**Your instructions:** State the number of lines in the following data that include the word "font", with no other text.

**Collected data:**
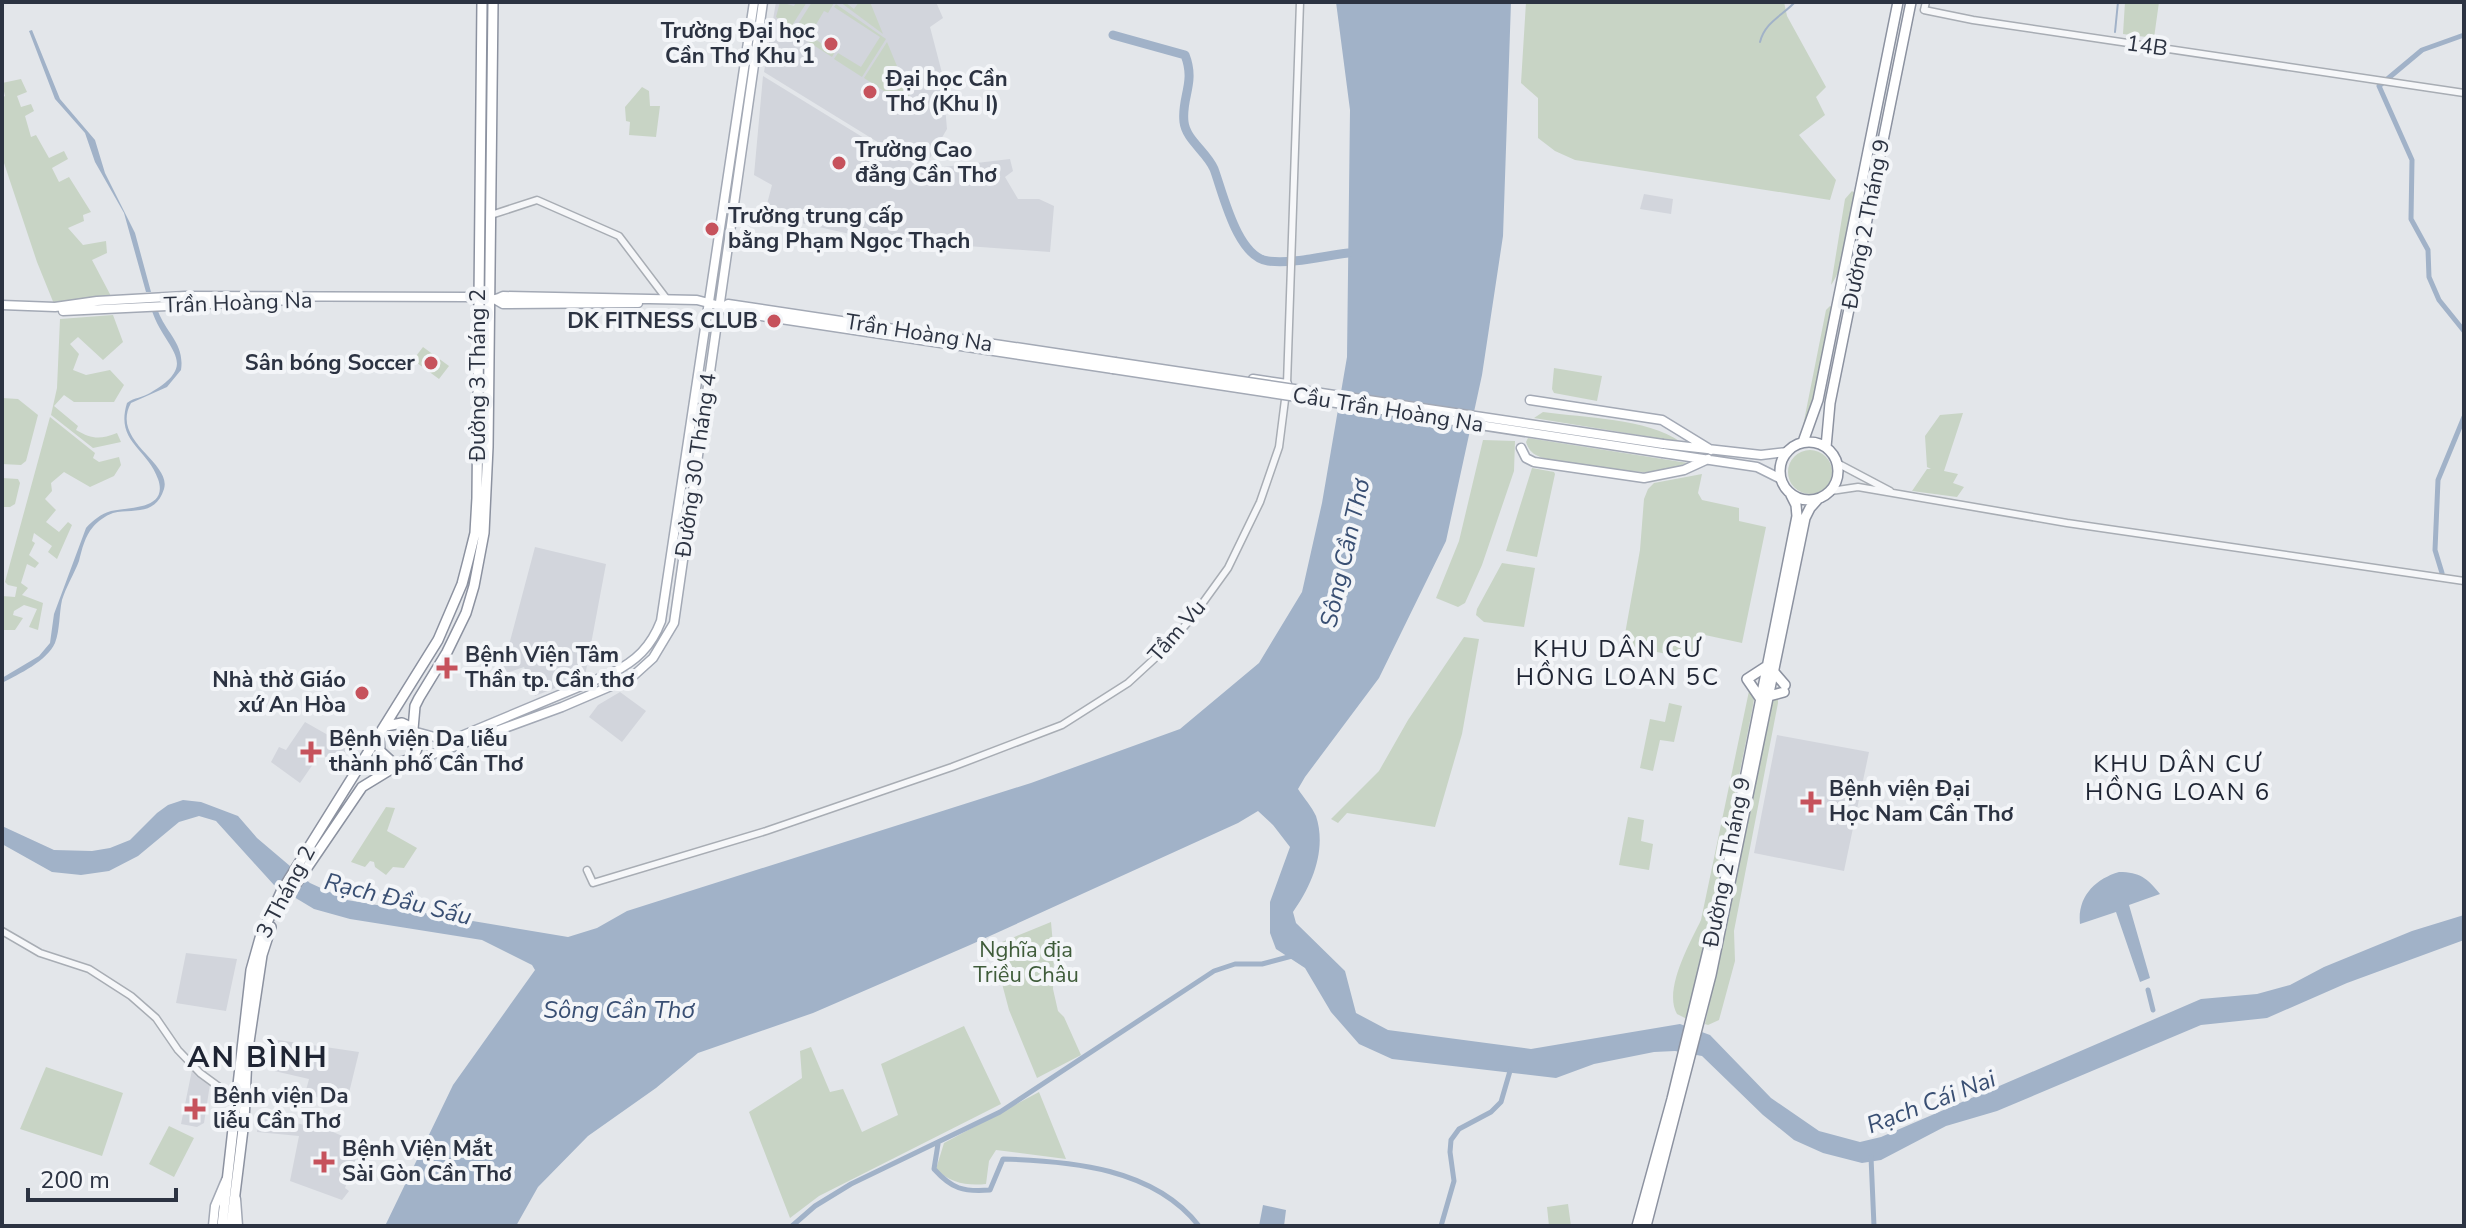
<svg xmlns="http://www.w3.org/2000/svg" width="2466" height="1228" viewBox="0 0 2466 1228" font-family="'Nunito Sans',sans-serif">
	<rect width="100%" height="100%" fill="#e3e6ea"/>
	<path fill="#d2d5dc" d="M776,2H936L943,18L930,27L942,73L947,129L930,158H912L897,154L764,72Z
		M763,76L895,157L943,167L1010,159L1013,171L1005,177L1018,199H1039L1054,206L1050,252L872,239L779,218L767,204L772,185L754,175Z
		M1644,194L1673,199L1671,214L1640,209Z
		M535,547L606,564L585,676L535,696L524,667L501,675Z
		M620,692L646,711L622,742L589,717L598,705Z
		M305,722L349,747L339,764L320,754L300,783L271,762L279,747L286,750Z
		M1777,735L1869,752L1844,871L1754,853Z
		M186,953L237,959L226,1011L176,1003Z
		M278,1040L359,1052L346,1105L305,1094L309,1079L270,1070Z
		M192,1070L210,1084L204,1123L197,1127L181,1124Z
		M259,1114L333,1132L361,1144L345,1188L349,1191L342,1200L290,1181L299,1136L257,1132Z"/>
	<path fill="#c8d4c5" d="M780,2L794,6L796,2H807L791,27L776,17Z
		M812,2L834,3L828,13L824,11L814,28L809,25L804,32L835,52L832,57L793,32Z
		M840,2H845L854,9L859,2H870L883,34Z
		M1526,2H1784L1787,16L1826,87L1816,97L1825,115L1799,135L1836,180L1830,200L1575,160L1555,151L1538,138V98L1521,83Z
		M2125,2H2159L2154,38L2123,34Z
		M836,4L886,39L862,77L834,59L838,53L861,67L880,37L834,7Z
		M887,42L916,112L864,78Z
		M21,79L27,92L17,96L21,107L31,104L34,111L25,116L31,137L36,135L49,158L64,151L68,159L52,168L59,182L69,177L91,212L83,215L84,221L68,228L83,245L106,241L107,253L92,260L112,298L54,304L37,262L2,157V98L5,96L2,83Z
		M642,87L649,91L650,106H660L656,137L629,135L630,122L626,121L625,107Z
		M1852,191L1856,194C1851,220 1846,264 1831,285L1845,199Z
		M1830,306L1832,307L1813,408L1803,426L1826,310Z
		M113,315L123,342L103,360L78,337L70,344L79,354L73,370L86,375L110,370L124,385L114,402H74L64,395L54,406L78,426L76,430C92,439 99,440 117,433L121,442L93,448L51,415L57,388L60,319Z
		M423,347L449,366L439,379L413,360Z
		M1554,368L1602,376L1597,401L1554,393L1552,389Z
		M2,398L18,399L38,415L26,461L21,465L2,464Z
		M1543,412C1585,418 1646,418 1681,442L1534,418Z
		M1963,413L1944,471L1958,474L1953,483L1964,487L1957,497L1912,491L1927,469H1931L1927,467L1925,436L1940,415Z
		M50,417L95,453L93,458L99,462L119,457L121,465L114,476L90,487L64,472L51,483L52,491L45,499L56,510L46,522L59,532L68,522L72,525L57,559L48,552L52,546L34,533L32,541L35,543L29,555L39,563L35,568L27,564L21,583L28,588L22,595L43,603L38,630L29,627L37,609L24,605L14,611L13,615L23,618L15,630H2V596L15,597L17,587L8,585L5,582Z
		M1528,438L1688,463C1678,466 1668,471 1658,472C1638,474 1555,464 1538,456C1531,453 1528,448 1526,442Z
		M1483,440L1515,441L1514,471L1482,565L1465,603L1458,607L1436,598L1459,541Z
		M1788 472a22 22 0 1 1 44 0a22 22 0 1 1-44 0Z
		M1532,468L1554,472L1555,474L1537,557L1506,551Z
		M1702,474L1698,493L1702,500L1739,508V521L1766,527L1742,643L1705,635L1696,660L1623,645L1640,550L1644,499L1648,489L1654,483Z
		M2,478L18,479L20,483L15,504L10,507H2Z
		M1502,563L1535,568L1524,627L1484,622L1476,615L1477,609Z
		M1464,637L1479,639L1462,734L1435,827L1347,813L1338,823L1331,819L1379,771L1408,720Z
		M1749,691L1754,699L1752,711L1713,907L1687,1019L1677,1014C1663,990 1690,943 1701,920Z
		M1773,698H1778V703L1734,931L1735,961L1719,1020L1708,1025L1705,1024Z
		M1669,703L1682,706L1674,742L1660,740L1653,771L1640,768L1650,719L1665,722Z
		M386,807L395,808L387,831L417,848L404,868L393,867L386,875L375,867L374,862L370,861L365,867L351,862Z
		M1628,817L1644,820L1641,841L1653,844L1649,870L1619,865Z
		M1051,922L1054,956L1053,989L1058,1011L1064,1017L1081,1055L1037,1078L1009,1010L992,946Z
		M964,1026L1001,1104L819,1196L790,1218L749,1112L802,1078L800,1051L811,1047L830,1092L843,1089L862,1132L898,1115L881,1064Z
		M46,1067L123,1093L102,1156L20,1129Z
		M1039,1092L1066,1159L996,1150L989,1161L986,1184C967,1186 950,1183 936,1169L944,1143Z
		M169,1126L194,1138L174,1177L149,1164Z
		M1568,1204L1571,1226H1549L1547,1207Z"/>
	<path fill="#a1b2c8" d="M1336,2H1511L1503,236L1482,375L1446,541L1379,678L1305,777L1298,789C1304,798 1312,807 1316,816C1327,850 1312,885 1293,912L1296,923L1345,971L1356,1013L1388,1030L1531,1049L1680,1024L1710,1035L1771,1098L1819,1131L1860,1142L1881,1137L2201,999L2257,994L2290,985L2324,967L2412,931L2464,915V940L2347,983L2267,1018L2201,1025L1997,1111L1946,1126L1881,1160L1862,1163L1823,1153L1794,1140L1763,1115L1702,1056L1675,1051L1654,1052L1594,1064L1556,1078L1392,1059L1359,1044L1331,1012L1305,968L1276,949L1270,933V902L1290,847L1273,825L1258,811L1238,823L970,945L813,1013L698,1053L656,1088L588,1136L538,1187L516,1226H385L453,1085L535,970L532,965L482,940L350,919L314,909L274,885L216,821L199,816L179,822L138,856L109,871L81,875L52,872L2,844V826L54,850L92,851L110,848L130,840L157,813L168,805L183,800L201,802L238,816L257,838L310,883L347,900L568,937L597,928L627,911L1031,783L1180,729L1259,663L1302,592L1322,503L1347,357L1350,110Z
		M32,30L60,99L95,140L105,173L135,233L151,292H146L124,213L95,162L85,133L55,99L29,31Z
		M152,311H158C166,333 185,344 181,370L167,387L131,403C110,441 172,462 164,489C155,517 133,508 113,513C105,516 98,521 93,527C85,536 82,549 79,561C74,574 66,587 62,600C59,614 60,630 55,643C47,661 19,674 2,683V678L39,656L50,643L54,614L86,528C93,520 101,514 111,511C128,507 169,510 158,479C147,448 115,442 127,403C135,397 142,398 150,393C202,363 165,350 152,311Z
		M2119,872C2140,872 2147,878 2160,894L2129,905L2150,978L2140,982L2116,912L2080,924C2077,897 2095,879 2119,872Z
		M1263,1205L1286,1210L1284,1226H1259Z"/>
	<g fill="none" stroke-linecap="round" stroke-linejoin="round">
		<path stroke="#a1b2c8" stroke-width="2" d="M2115,32L2118,2
			M1760,42C1765,22 1782,16 1795,2"/>
		<path stroke="#a1b2c8" stroke-width="5" d="M2464,35L2422,50L2379,86L2412,160L2411,219L2428,250L2429,277L2439,300L2464,331
			M2442,573L2435,550L2438,480L2464,417
			M2148,990L2153,1010
			M938,1144L934,1169C952,1189 963,1192 990,1190L1003,1159C1071,1161 1154,1168 1199,1226
			M1871,1157L1874,1226
			M792,1226L815,1206L851,1184L1000,1112L1214,971L1235,964H1262L1292,956
			M1441,1226L1454,1181L1450,1152L1451,1140L1459,1129L1491,1112L1501,1102L1510,1071"/>
		<path stroke="#a1b2c8" stroke-width="9" d="M1113,35L1185,55C1196,83 1181,97 1184,122C1186,140 1207,152 1214,169C1223,193 1237,257 1268,261C1293,264 1323,256 1348,253"/>
		<defs>
			<path id="minor" d="M1926,2L1924,10L1973,20L2464,93
				M491,215L537,200L619,236L666,298
				M1837,463L1890,491
				M1831,491L1858,487L2067,523L2464,581
				M587,870L593,883L766,831L952,767L1062,725L1128,683L1165,649L1194,615L1228,568L1260,502L1279,447L1287,384L1300,2
				M2,931L40,953L89,969L131,996L156,1018L178,1050L200,1073L230,1095H237"/>
			<path id="major" d="M496,300L503,304L638,303
				M2,305L55,307L97,301L185,296L467,297C479,301 492,302 503,296L697,300L724,307L728,311L1113,369
				M724,307L728,304L1115,362
				M63,311L293,300
				M1253,379L1287,384
				M1530,400L1662,420L1711,450
				M1663,444L1761,455L1787,452
				M1521,448L1526,458L1534,462L1644,478L1684,470L1708,459
				M1663,453L1757,467L1781,479
				M416,732L442,739H454L612,673C636,661 651,647 661,621L754,2
				M408,760L423,758L562,707L632,677L653,658L674,623L763,2
				M236,1199L238,1226
				M213,1226L215,1206L226,1180"/>
			<path id="highway" d="M1780 471a29 29 0 1 1 58 0a29 29 0 1 1-58 0Z
				M1803,442L1818,400L1898,2
				M1826,447L1830,403L1911,2
				M1773,671L1785,685
				M1769,696L1784,692
				M1760,698L1747,679L1767,666
				M413,729L415,706L419,698L447,652L466,613L474,586L484,533L488,447L493,2
				M379,738L380,751L392,762C420,766 428,733 402,723L386,726
				M283,903L362,787L403,762
				M249,1042L262,955L271,927
				M222,1226L251,970L260,938L281,892L438,640L462,584L468,561L475,533L477,498L482,2
				M231,1226L244,1121L247,1056
				M1637,1226L1672,1099L1725,880L1797,516L1796,505L1791,495
				M1646,1226L1711,975L1805,518L1810,508L1818,499"/>
		</defs>
		<use href="#minor" stroke="#a8adb4" stroke-width="9"/>
		<use href="#major" stroke="#a3a9b5" stroke-width="11"/>
		<use href="#highway" stroke="#8c92a0" stroke-width="12"/>
		<use href="#minor" stroke="#f6f7f9" stroke-width="6"/>
		<use href="#major" stroke="#fff" stroke-width="8"/>
		<use href="#highway" stroke="#fff" stroke-width="9"/>
		<defs>
			<path id="major-bridge" d="M1115,362L1663,444
				M1113,369L1663,453"/>
		</defs>
		<use href="#major-bridge" stroke="#a3a9b5" stroke-width="11" stroke-linecap="butt"/>
		<use href="#major-bridge" stroke="#fff" stroke-width="8"/>
	</g>
	<g fill="#c6525c" stroke="#f3f5f8" stroke-width="3">
		<circle cx="831" cy="44" r="8"/>
		<circle cx="870" cy="92" r="8"/>
		<circle cx="839" cy="163" r="8"/>
		<circle cx="712" cy="229" r="8"/>
		<circle cx="774" cy="321" r="8"/>
		<circle cx="431" cy="363" r="8"/>
		<path d="M443 656h8v8h8v8h-8v8h-8v-8h-8v-8h8z"/>
		<circle cx="362" cy="693" r="8"/>
		<path d="M307 740h8v8h8v8h-8v8h-8v-8h-8v-8h8z"/>
		<path d="M1807 790h8v8h8v8h-8v8h-8v-8h-8v-8h8z"/>
		<path d="M191 1097h8v8h8v8h-8v8h-8v-8h-8v-8h8z"/>
		<path d="M320 1150h8v8h8v8h-8v8h-8v-8h-8v-8h8z"/>
	</g>
	<g text-anchor="middle" dominant-baseline="central" stroke-width="8" stroke-linejoin="round" paint-order="stroke">
		<g font-size="22" font-weight="bold" fill="#2c3342" stroke="#f3f5f8" text-anchor="start">
			<text x="815" y="31" text-anchor="end">Trường Đại học<tspan x="815" dy="25">Cần Thơ Khu 1</tspan></text>
			<text x="886" y="79">Đại học Cần<tspan x="886" dy="25">Thơ (Khu I)</tspan></text>
			<text x="855" y="150">Trường Cao<tspan x="855" dy="25">đẳng Cần Thơ</tspan></text>
			<text x="728" y="216">Trường trung cấp<tspan x="728" dy="25">bằng Phạm Ngọc Thạch</tspan></text>
			<text x="758" y="321" text-anchor="end">DK FITNESS CLUB</text>
			<text x="415" y="363" text-anchor="end">Sân bóng Soccer</text>
			<text x="465" y="655">Bệnh Viện Tâm<tspan x="465" dy="25">Thần tp. Cần thơ</tspan></text>
			<text x="346" y="680" text-anchor="end">Nhà thờ Giáo<tspan x="346" dy="25">xứ An Hòa</tspan></text>
			<text x="329" y="739">Bệnh viện Da liễu<tspan x="329" dy="25">thành phố Cần Thơ</tspan></text>
			<text x="1829" y="789">Bệnh viện Đại<tspan x="1829" dy="25">Học Nam Cần Thơ</tspan></text>
			<text x="213" y="1096">Bệnh viện Da<tspan x="213" dy="25">liễu Cần Thơ</tspan></text>
			<text x="342" y="1149">Bệnh Viện Mắt<tspan x="342" dy="25">Sài Gòn Cần Thơ</tspan></text>
		</g>
		<g font-size="22" fill="#2c3342" stroke="#f3f5f8">
			<text transform="translate(2147 46) rotate(8)">14B</text>
			<text transform="translate(1866 224) rotate(-79)">Đường 2 Tháng 9</text>
			<text transform="translate(238 303) rotate(-2)">Trần Hoàng Na</text>
			<text transform="translate(919 333) rotate(9)">Trần Hoàng Na</text>
			<text transform="translate(478 375) rotate(-90)">Đường 3 Tháng 2</text>
			<text transform="translate(1388 410) rotate(9)">Cầu Trần Hoàng Na</text>
			<text transform="translate(696 465) rotate(-82)">Đường 30 Tháng 4</text>
			<text transform="translate(1177 631) rotate(-49)">Tầm Vu</text>
			<text transform="translate(1727 862) rotate(-79)">Đường 2 Tháng 9</text>
			<text transform="translate(286 892) rotate(-62)">3 Tháng 2</text>
		</g>
		<g font-size="22" fill="#3f5c3a" stroke="#f3f5f8">
			<text x="1026" y="950">Nghĩa địa<tspan x="1026" dy="25">Triều Châu</tspan></text>
		</g>
		<g font-size="24" font-style="italic" fill="#394f73" stroke="#f3f5f8">
			<text transform="translate(1345 553) rotate(-77)">Sông Cần Thơ</text>
			<text transform="translate(398 899) rotate(14)">Rạch Đầu Sấu</text>
			<text x="619" y="1010">Sông Cần Thơ</text>
			<text transform="translate(1931 1102) rotate(-21)">Rạch Cái Nai</text>
		</g>
		<g font-size="24" letter-spacing="2" fill="#1e2433" stroke="#f3f5f8">
			<text x="1618" y="649">KHU DÂN CƯ<tspan x="1618" dy="28">HỒNG LOAN 5C</tspan></text>
			<text x="2178" y="764">KHU DÂN CƯ<tspan x="2178" dy="28">HỒNG LOAN 6</tspan></text>
		</g>
		<g font-size="30" font-weight="bold" letter-spacing="2" fill="#1e2433" stroke="#f3f5f8">
			<text x="258" y="1057">AN BÌNH</text>
		</g>
	</g>
	<rect width="2466" height="1228" fill="none" stroke="#2c3342" stroke-width="8"/>
	<path d="M28 1188v12h148v-12" fill="none" stroke="#2c3342" stroke-width="4"/>
	<text x="40" y="1188" font-size="24" fill="#2c3342" stroke="#f3f5f8" stroke-width="6" paint-order="stroke">200 m</text>
</svg>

**Response below:** 8